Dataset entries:
______

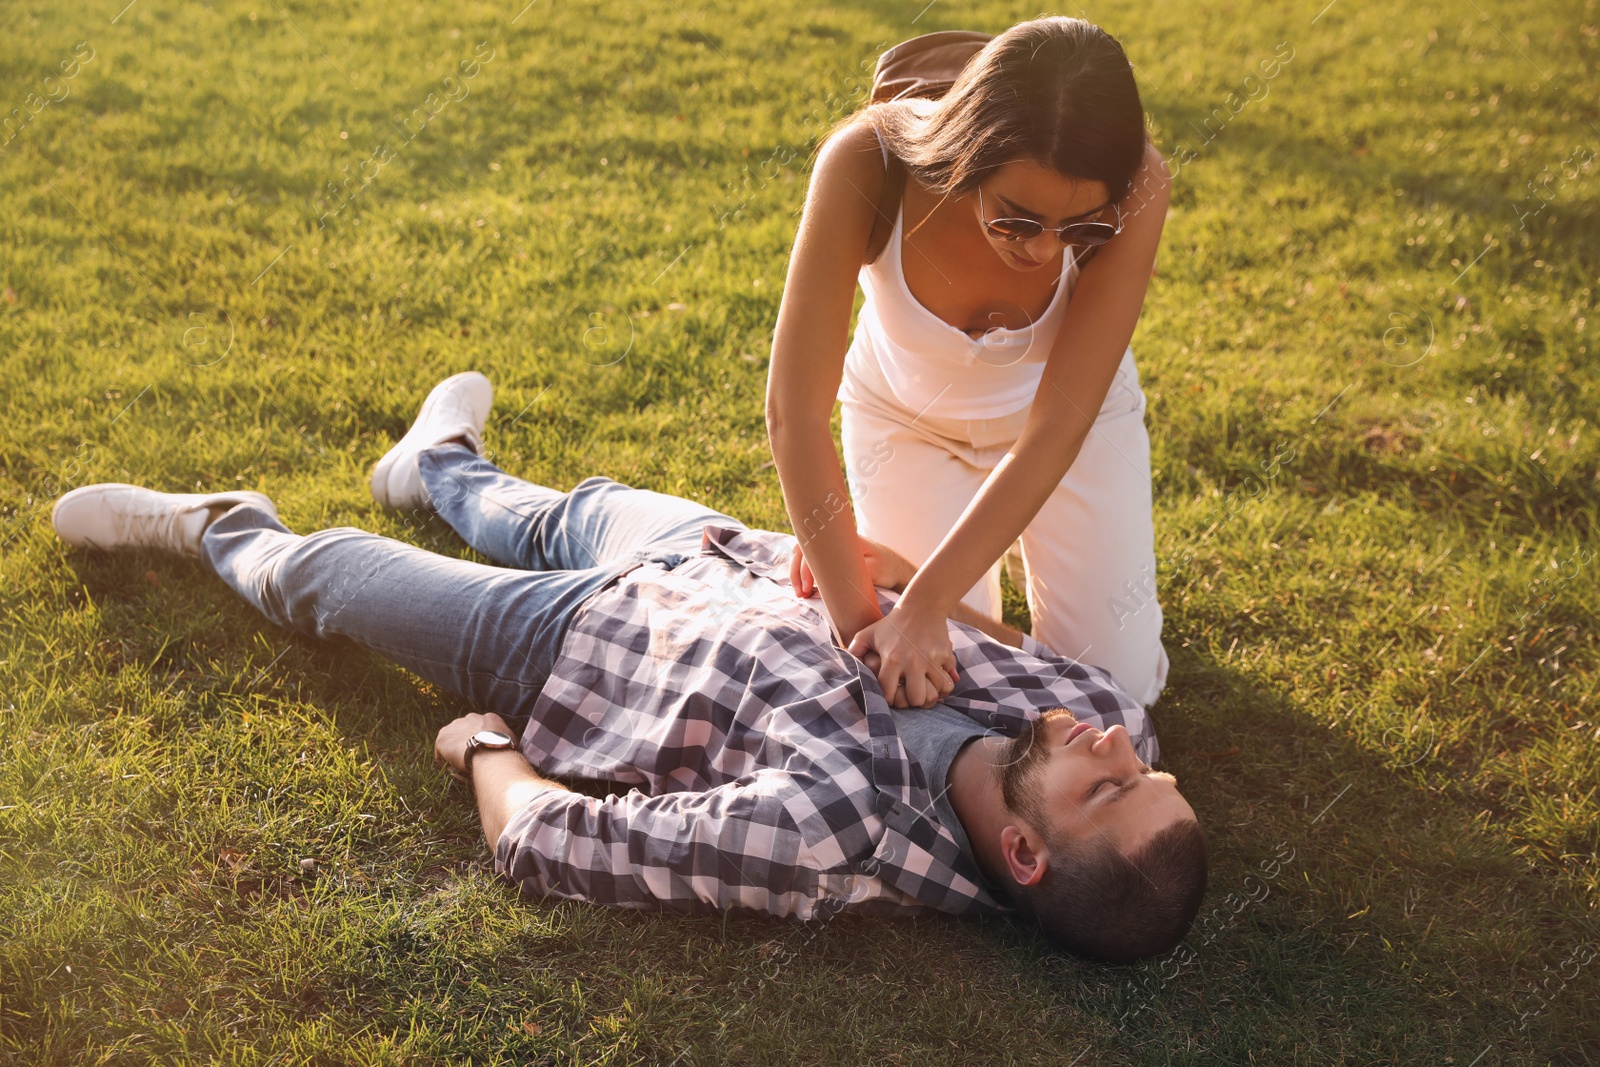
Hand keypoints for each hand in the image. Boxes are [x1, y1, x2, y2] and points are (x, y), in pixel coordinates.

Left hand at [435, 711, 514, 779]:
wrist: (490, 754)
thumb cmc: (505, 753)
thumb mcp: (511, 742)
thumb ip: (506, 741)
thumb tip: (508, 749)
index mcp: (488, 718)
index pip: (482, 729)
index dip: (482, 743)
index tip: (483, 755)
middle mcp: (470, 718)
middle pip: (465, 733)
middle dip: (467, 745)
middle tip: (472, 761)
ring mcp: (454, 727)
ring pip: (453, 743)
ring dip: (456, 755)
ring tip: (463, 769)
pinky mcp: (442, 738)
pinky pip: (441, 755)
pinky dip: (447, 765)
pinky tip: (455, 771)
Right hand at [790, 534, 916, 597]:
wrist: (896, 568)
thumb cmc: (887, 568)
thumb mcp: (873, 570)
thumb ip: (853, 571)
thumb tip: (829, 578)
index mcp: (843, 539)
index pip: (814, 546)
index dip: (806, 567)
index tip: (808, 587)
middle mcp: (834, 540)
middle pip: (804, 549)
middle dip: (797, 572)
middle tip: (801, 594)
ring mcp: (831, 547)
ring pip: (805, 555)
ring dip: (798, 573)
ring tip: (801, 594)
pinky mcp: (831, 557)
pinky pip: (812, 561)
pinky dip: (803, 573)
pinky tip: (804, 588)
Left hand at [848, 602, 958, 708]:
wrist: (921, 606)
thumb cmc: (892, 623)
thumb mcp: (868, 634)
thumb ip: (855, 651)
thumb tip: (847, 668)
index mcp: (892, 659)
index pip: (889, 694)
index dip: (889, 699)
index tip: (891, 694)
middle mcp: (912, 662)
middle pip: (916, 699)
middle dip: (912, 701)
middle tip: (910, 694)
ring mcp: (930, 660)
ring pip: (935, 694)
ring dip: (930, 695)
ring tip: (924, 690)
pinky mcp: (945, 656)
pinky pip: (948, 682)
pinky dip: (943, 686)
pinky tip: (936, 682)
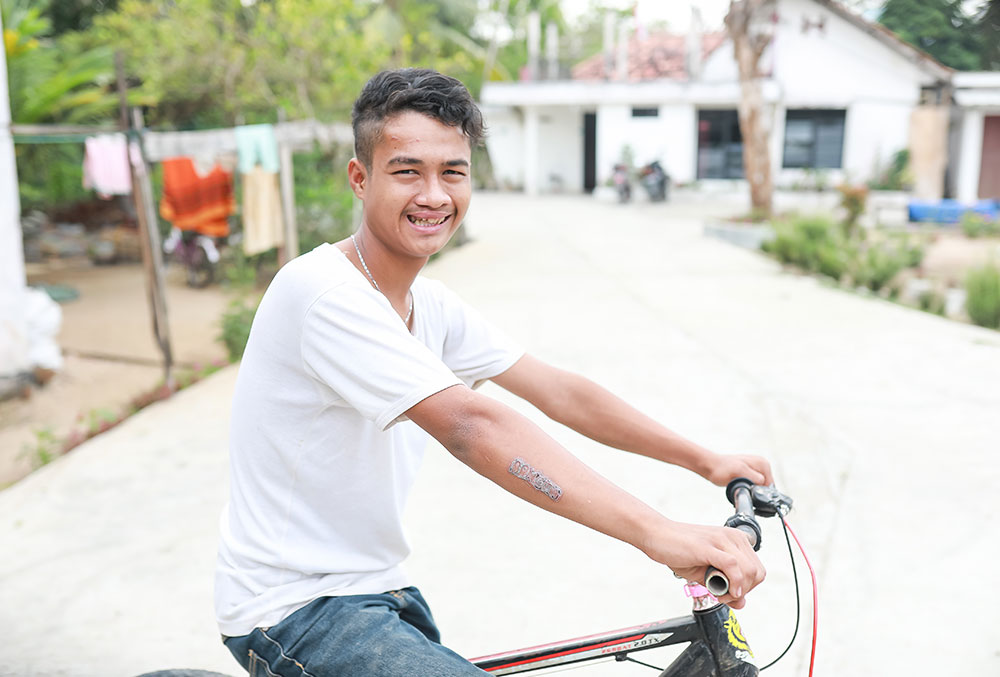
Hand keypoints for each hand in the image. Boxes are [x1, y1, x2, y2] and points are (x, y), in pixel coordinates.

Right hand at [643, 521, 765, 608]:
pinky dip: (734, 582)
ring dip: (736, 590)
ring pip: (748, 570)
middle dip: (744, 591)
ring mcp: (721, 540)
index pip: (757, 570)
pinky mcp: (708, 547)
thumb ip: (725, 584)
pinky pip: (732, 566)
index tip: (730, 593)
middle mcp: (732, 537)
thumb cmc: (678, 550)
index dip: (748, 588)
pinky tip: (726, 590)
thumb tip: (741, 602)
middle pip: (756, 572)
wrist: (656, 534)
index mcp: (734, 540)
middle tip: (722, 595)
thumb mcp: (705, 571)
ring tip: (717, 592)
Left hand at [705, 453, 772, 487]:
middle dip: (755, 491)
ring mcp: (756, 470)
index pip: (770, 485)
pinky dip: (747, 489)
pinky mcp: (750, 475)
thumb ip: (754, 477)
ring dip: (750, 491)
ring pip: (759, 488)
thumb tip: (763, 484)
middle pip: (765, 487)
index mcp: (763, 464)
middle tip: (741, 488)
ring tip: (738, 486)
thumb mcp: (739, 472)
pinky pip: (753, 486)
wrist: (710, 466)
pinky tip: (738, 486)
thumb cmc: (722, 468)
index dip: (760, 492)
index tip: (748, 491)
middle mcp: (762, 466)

______

Beginning with the line above that has "middle mcp: (834, 540)" and going on through the line that has "pinky mcp: (750, 475)", retype every line exactly and add nothing else; drop the pictures.

middle mcp: (834, 540)
middle pip: (804, 549)
middle dip: (797, 572)
middle tip: (801, 594)
ring mcp: (831, 547)
ring pip: (805, 555)
ring dip: (798, 573)
ring tip: (801, 594)
pinky mcp: (831, 557)
pinky pip: (812, 561)
pinky dip: (803, 573)
pinky tip: (804, 588)
Left hand at [848, 602, 958, 708]:
wrist: (921, 606)
thumb cmc: (892, 623)
thumb mcp: (868, 634)
thumb ip: (855, 651)
thumb tip: (847, 668)
index mcp: (892, 659)
index pip: (889, 694)
index dip: (889, 699)
index tip: (891, 694)
middle mcp: (912, 662)
middle pip: (916, 699)
middle dip: (912, 701)
middle tip: (910, 694)
ring mcp: (930, 660)
ring pip: (935, 694)
ring dip: (930, 695)
ring tip: (924, 690)
pinky mcp: (945, 656)
pinky pip: (948, 682)
pinky dip: (943, 686)
pinky tip: (936, 682)
Hand keypoints for each hand in the image. Boxes are [x1, y1, x2, y2] and points are (x, y), in pixel coordinates.

Right hand at [643, 521, 765, 608]:
pinky dip: (734, 582)
ring dip: (736, 590)
ring pip: (748, 570)
middle dip: (744, 591)
ring mcp: (721, 540)
index pip: (757, 570)
pinky mcp: (708, 547)
thumb ip: (725, 584)
pinky pip: (732, 566)
index tip: (730, 593)
middle mcp: (732, 537)
thumb cmc: (678, 550)
index dip: (748, 588)
pinky tip: (726, 590)
thumb tip: (741, 602)
middle pip: (756, 572)
wrist: (656, 534)
index mcp: (734, 540)
middle tip: (722, 595)
thumb mcp: (705, 571)
ring tip: (717, 592)
Left hand at [705, 453, 772, 487]:
middle dip: (755, 491)
ring mcp: (756, 470)
index pip: (770, 485)
pinky dip: (747, 489)
pinky mcp: (750, 475)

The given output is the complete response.